Tyrosinase is a copper monooxygenase containing a coupled dinuclear copper active site (type-3 copper), which catalyzes oxygenation of phenols (phenolase activity) as well as dehydrogenation of catechols (catecholase activity) using O-2 as the oxidant. In this study, catalase activity (conversion of H2O2 to (1/2)O-2 and H2O) and peroxygenase activity (H2O2-dependent oxygenation of substrates) of mushroom tyrosinase have been examined kinetically by using amperometric O-2 and H2O2 sensors. The catalase activity has been examined by monitoring the initial rate of O-2 production from H2O2 in the presence of a catalytic amount of tyrosinase in 0.1 M phosphate buffer (pH 7.0) at 25 degreesC under initially anaerobic conditions.
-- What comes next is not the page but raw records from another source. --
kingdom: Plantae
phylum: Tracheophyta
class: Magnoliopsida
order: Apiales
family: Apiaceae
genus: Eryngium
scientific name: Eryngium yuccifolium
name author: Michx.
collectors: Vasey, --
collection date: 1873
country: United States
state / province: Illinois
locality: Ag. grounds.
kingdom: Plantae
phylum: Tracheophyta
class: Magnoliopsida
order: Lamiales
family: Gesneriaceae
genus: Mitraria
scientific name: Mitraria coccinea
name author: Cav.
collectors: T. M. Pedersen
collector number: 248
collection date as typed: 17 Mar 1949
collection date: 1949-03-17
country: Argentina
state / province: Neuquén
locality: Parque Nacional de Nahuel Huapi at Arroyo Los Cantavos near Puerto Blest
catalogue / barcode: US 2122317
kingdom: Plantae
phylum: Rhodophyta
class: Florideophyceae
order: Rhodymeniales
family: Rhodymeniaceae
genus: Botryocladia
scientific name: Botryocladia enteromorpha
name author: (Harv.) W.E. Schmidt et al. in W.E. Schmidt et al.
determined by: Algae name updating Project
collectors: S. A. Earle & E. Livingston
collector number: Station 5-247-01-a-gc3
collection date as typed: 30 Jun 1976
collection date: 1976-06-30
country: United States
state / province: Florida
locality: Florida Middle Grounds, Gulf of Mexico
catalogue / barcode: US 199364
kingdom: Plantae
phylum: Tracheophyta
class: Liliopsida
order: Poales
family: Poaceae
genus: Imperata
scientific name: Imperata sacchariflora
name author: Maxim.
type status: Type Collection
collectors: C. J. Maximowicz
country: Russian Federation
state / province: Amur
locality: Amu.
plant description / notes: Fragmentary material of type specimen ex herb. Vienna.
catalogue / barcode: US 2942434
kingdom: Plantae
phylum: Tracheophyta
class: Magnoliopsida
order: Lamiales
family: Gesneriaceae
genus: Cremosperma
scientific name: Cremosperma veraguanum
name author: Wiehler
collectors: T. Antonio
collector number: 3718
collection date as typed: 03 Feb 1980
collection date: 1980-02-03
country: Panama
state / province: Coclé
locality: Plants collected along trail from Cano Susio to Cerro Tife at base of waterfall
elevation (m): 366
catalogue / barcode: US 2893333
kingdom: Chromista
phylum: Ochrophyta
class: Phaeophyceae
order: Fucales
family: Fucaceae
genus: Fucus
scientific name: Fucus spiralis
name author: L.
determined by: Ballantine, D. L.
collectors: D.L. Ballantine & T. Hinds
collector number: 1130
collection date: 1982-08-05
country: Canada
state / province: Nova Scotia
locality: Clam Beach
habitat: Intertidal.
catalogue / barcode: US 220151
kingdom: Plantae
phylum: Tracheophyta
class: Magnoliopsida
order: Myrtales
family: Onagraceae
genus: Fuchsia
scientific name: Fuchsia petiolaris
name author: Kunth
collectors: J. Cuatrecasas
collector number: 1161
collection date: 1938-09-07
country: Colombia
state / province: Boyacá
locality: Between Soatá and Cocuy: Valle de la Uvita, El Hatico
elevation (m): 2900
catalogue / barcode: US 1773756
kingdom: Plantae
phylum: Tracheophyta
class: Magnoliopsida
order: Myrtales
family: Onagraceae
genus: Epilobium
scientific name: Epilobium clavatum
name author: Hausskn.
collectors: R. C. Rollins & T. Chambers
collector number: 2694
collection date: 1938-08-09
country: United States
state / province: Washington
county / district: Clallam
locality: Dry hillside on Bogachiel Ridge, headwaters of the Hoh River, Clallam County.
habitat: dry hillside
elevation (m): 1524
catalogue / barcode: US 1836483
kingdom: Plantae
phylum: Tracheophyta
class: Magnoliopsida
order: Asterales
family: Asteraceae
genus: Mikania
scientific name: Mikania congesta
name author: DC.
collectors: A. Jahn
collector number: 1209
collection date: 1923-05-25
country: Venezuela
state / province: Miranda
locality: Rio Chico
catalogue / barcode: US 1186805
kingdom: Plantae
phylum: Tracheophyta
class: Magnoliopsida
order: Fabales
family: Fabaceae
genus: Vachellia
It has been found that the catalase activity of mushroom tyrosinase is three-order of magnitude greater than that of mollusk hemocyanin. The higher catalase activity of tyrosinase could be attributed to easier accessibility of H2O2 to the dinuclear copper site of tyrosinase. Mushroom tyrosinase has also been demonstrated for the first time to catalyze oxygenation reaction of phenols with H2O2 (peroxygenase activity). The reaction has been investigated kinetically by monitoring the H2O2 consumption rate in 0.5 M borate buffer (pH 7.0) under aerobic conditions. Similarity of the substituent effects of a series of p-substituted phenols in the peroxygenase reaction with H2O2 to those in the phenolase reaction with O-2 as well as the absence of kinetic deuterium isotope effect with a perdeuterated substrate (p-Cl-C6D4OH VS p-Cl-C6H4OH) clearly demonstrated that the oxygenation mechanisms of phenols in both systems are the same, that is, the electrophilic aromatic substitution reaction by a (mu-eta(2):eta(2)-peroxo)-dicopper(II) intermediate of oxy-tyrosinase.